____ Data to process
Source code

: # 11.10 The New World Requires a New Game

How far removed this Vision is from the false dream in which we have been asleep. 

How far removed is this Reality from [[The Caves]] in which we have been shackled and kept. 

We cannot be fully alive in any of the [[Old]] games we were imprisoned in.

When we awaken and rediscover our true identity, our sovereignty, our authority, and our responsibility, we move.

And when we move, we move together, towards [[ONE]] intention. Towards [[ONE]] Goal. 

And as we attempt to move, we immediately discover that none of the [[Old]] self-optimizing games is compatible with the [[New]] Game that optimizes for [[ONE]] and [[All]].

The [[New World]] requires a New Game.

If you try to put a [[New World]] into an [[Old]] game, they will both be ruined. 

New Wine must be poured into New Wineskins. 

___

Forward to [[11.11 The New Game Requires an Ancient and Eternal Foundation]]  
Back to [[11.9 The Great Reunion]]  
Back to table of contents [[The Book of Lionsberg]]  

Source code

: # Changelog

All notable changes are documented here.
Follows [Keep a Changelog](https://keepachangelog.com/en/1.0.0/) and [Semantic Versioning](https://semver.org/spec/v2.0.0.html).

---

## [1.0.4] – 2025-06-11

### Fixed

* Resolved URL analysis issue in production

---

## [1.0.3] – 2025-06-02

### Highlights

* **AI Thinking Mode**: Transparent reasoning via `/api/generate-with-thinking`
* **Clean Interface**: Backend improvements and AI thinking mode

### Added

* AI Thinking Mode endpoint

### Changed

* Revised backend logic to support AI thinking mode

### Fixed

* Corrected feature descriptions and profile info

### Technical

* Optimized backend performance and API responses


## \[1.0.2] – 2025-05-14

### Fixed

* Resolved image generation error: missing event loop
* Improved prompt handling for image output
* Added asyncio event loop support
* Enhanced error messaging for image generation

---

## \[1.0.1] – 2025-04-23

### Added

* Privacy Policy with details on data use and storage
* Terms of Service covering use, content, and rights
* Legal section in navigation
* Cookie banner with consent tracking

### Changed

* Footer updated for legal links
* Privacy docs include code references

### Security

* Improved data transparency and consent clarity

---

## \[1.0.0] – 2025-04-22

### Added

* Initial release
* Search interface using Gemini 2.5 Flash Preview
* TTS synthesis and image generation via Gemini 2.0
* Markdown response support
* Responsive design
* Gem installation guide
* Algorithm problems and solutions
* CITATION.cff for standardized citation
________
→ Exercise goal
Copy out the lines of the records above in which the string "Resolved" appears.

→ Response to the exercise
* Resolved URL analysis issue in production
* Resolved image generation error: missing event loop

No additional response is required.